Stephanie N. Seifert, Shuangyi Bai, Stephen Fawcett, Elizabeth B. Norton, Kevin J. Zwezdaryk, James Robinson, Bronwyn Gunn, Michael Letko
Abstract
Spillover of sarbecoviruses from animals to humans has resulted in outbreaks of severe acute respiratory syndrome SARS-CoVs and the ongoing COVID-19 pandemic. Efforts to identify the origins of SARS-CoV-1 and -2 has resulted in the discovery of numerous animal sarbecoviruses–the majority of which are only distantly related to known human pathogens and do not infect human cells. The receptor binding domain (RBD) on sarbecoviruses engages receptor molecules on the host cell and mediates cell invasion.
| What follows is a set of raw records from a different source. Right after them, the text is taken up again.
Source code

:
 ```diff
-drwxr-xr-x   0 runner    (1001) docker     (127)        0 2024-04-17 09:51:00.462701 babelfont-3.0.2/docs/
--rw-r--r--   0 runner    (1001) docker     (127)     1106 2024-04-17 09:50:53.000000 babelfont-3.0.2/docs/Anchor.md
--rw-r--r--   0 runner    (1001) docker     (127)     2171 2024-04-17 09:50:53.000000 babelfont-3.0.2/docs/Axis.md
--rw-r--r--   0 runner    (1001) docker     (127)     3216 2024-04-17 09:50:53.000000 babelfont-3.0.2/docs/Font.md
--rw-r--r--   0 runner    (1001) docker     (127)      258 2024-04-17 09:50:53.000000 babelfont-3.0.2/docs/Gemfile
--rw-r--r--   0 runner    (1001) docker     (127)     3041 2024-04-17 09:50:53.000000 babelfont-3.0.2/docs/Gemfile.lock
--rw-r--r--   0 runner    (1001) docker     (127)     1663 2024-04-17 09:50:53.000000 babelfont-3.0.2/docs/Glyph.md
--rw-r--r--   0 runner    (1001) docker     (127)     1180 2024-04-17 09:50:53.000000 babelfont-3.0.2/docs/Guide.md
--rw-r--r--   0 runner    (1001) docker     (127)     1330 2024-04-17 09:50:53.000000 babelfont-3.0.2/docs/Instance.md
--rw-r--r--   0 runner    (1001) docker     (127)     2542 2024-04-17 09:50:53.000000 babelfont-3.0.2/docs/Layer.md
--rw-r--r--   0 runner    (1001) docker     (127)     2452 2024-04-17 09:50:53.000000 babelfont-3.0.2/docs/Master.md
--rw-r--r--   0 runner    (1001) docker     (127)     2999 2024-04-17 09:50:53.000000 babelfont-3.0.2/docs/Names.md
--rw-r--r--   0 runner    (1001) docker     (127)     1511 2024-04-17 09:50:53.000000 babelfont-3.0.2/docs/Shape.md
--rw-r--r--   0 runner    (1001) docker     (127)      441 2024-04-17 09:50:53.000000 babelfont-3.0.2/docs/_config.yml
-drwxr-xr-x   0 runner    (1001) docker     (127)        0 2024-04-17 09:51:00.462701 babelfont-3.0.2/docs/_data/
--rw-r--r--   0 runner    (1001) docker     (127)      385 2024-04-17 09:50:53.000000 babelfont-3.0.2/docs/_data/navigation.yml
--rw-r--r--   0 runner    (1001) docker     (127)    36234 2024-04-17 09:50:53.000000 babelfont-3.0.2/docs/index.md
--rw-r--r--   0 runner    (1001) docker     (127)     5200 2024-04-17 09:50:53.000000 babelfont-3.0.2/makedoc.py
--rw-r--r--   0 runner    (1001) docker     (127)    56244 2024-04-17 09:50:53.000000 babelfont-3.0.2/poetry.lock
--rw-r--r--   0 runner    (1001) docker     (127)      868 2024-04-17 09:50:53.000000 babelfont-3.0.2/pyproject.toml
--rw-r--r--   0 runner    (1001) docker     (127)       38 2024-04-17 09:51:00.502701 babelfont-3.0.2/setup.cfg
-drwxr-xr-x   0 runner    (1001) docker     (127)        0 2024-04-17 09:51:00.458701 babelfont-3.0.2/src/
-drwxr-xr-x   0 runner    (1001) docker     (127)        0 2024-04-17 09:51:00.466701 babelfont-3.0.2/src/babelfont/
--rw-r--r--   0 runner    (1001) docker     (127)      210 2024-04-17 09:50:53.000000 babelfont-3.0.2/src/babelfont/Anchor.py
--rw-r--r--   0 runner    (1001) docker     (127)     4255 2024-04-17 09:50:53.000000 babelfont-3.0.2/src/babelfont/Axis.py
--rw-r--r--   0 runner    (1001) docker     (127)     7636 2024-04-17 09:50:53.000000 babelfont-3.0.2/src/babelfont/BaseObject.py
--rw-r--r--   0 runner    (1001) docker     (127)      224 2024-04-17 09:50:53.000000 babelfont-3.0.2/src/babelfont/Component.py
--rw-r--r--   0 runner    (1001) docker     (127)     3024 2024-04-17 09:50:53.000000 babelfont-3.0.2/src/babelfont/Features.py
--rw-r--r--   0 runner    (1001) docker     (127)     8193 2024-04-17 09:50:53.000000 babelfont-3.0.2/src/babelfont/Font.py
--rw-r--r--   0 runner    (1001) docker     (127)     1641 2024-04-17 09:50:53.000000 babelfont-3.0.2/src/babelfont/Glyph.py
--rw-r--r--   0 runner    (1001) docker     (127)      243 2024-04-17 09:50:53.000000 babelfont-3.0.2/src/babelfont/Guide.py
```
Here, we tested the receptor tropism and serological cross reactivity for RBDs from two sarbecoviruses found in Russian horseshoe bats. While these two viruses are in a viral lineage distinct from SARS-CoV-1 and -2, the RBD from one virus, Khosta 2, was capable of using human ACE2 to facilitate cell entry. Viral pseudotypes with a recombinant, SARS-CoV-2 spike encoding for the Khosta 2 RBD were resistant to both SARS-CoV-2 monoclonal antibodies and serum from individuals vaccinated for SARS-CoV-2. Our findings further demonstrate that sarbecoviruses circulating in wildlife outside of Asia also pose a threat to global health and ongoing vaccine campaigns against SARS-CoV-2
Author summary
SARS-CoV-2, the sarbecovirus behind COVID-19, emerged in the human population after cross-species transmission from an animal source. While hundreds of sarbecoviruses have been discovered, predominantly in bats in Asia, the majority are not capable of infecting human cells. Khosta-2, a sarbecovirus discovered in Russia, has been shown to interact with the same entry receptor as SARS-CoV-2. In this study, we tested how well the spike proteins from these bat viruses infect human cells under different conditions. We found that the spike from virus, Khosta-2, could infect cells similar to human pathogens using the same entry mechanisms, but was resistant to neutralization by serum from individuals who had been vaccinated for SARS-CoV-2.